Endoplasmic reticulum (ER) is the primary site for the synthesis and folding of secreted and membrane-bound proteins. Accumulation of unfolded and misfolded proteins in ER underlies a wide range of human neurodegenerative disorders. Hence, molecules regulating the ER stress response represent potential candidates as drug targets for tackling these diseases. Protein disulphide isomerase (PDI) is a chaperone involved in ER stress pathway, its activity being an important cellular defense against protein misfolding.
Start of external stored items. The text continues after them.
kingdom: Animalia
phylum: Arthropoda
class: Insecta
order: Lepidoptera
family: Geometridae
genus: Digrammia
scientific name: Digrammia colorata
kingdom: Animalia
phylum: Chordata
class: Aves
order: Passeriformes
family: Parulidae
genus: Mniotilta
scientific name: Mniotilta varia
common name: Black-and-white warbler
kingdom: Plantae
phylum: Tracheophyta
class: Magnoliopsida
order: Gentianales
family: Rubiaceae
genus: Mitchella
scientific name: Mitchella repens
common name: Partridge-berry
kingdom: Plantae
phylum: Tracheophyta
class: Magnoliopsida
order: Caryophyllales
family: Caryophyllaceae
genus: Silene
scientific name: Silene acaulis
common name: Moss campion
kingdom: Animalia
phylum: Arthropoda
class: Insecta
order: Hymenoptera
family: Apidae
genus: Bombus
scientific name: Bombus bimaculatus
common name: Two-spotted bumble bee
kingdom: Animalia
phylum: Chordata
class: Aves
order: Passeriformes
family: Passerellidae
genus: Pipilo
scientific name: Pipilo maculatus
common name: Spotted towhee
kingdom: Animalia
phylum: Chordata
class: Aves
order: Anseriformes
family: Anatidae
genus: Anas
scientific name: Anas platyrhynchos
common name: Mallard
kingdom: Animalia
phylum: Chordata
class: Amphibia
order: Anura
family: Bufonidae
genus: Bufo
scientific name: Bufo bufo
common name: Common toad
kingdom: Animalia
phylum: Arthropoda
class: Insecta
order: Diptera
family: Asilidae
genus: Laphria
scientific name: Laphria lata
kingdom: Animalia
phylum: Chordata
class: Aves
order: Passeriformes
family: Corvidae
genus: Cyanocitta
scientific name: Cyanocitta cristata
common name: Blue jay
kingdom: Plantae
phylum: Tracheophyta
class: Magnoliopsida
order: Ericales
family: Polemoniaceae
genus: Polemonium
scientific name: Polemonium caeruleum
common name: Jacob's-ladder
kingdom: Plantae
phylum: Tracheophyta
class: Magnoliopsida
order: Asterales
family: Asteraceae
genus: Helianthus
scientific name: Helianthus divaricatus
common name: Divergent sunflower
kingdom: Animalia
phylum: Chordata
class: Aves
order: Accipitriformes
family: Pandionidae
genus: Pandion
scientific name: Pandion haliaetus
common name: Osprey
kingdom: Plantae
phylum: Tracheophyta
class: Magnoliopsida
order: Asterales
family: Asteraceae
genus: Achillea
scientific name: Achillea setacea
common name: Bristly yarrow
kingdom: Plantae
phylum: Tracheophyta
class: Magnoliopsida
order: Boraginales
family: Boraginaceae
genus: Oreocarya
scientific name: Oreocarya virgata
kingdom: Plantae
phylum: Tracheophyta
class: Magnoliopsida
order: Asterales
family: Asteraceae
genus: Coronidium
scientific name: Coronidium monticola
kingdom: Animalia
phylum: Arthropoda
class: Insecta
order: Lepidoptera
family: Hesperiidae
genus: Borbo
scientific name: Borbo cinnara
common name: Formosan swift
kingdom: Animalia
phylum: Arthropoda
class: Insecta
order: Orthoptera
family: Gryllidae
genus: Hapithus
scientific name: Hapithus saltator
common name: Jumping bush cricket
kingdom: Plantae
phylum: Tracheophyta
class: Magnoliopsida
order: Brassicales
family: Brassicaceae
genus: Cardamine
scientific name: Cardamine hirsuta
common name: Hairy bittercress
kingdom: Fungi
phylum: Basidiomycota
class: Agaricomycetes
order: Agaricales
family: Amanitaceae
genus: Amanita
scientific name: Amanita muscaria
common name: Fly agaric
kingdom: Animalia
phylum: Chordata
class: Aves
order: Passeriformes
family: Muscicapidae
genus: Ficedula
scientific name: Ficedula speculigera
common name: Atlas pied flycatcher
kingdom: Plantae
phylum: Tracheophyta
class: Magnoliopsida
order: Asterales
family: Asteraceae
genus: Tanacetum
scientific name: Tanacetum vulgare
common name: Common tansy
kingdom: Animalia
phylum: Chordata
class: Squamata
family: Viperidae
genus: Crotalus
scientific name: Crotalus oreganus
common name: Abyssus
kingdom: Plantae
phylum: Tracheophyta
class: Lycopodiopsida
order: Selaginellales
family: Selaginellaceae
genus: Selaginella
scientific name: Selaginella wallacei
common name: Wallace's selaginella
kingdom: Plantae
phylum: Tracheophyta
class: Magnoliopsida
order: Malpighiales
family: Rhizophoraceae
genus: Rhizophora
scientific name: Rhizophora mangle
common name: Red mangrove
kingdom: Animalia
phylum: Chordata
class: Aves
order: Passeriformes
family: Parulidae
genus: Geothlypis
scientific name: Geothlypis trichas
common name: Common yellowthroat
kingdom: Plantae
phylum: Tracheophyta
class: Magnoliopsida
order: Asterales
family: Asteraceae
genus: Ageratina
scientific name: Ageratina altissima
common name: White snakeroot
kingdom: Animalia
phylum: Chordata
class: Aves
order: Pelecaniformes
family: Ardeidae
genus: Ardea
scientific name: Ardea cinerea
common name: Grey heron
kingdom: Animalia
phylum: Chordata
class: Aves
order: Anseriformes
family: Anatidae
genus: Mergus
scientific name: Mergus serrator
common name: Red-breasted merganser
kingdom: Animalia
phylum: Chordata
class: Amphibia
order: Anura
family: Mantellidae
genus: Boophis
Here, we demonstrate that human neuroblastoma SH-SY5Y cells overexpressing the reticulon protein 1-C (RTN1-C) reticulon family member show a PDI punctuate subcellular distribution identified as ER vesicles. This represents an event associated with a significant increase of PDI enzymatic activity. We provide evidence that the modulation of PDI localization and activity does not only rely upon ER stress induction or upregulation of its synthesis, but tightly correlates to an alteration in its nitrosylation status . By using different RTN1-C mutants, we demonstrate that the observed effects depend on RTN1-C N-terminal region and on the integrity of the microtubule network. Overall, our results indicate that RTN1-C induces PDI redistribution in ER vesicles, and concomitantly modulates its activity by decreasing the levels of its S -nitrosylated form. Thus RTN1-C represents a promising candidate to modulate PDI function.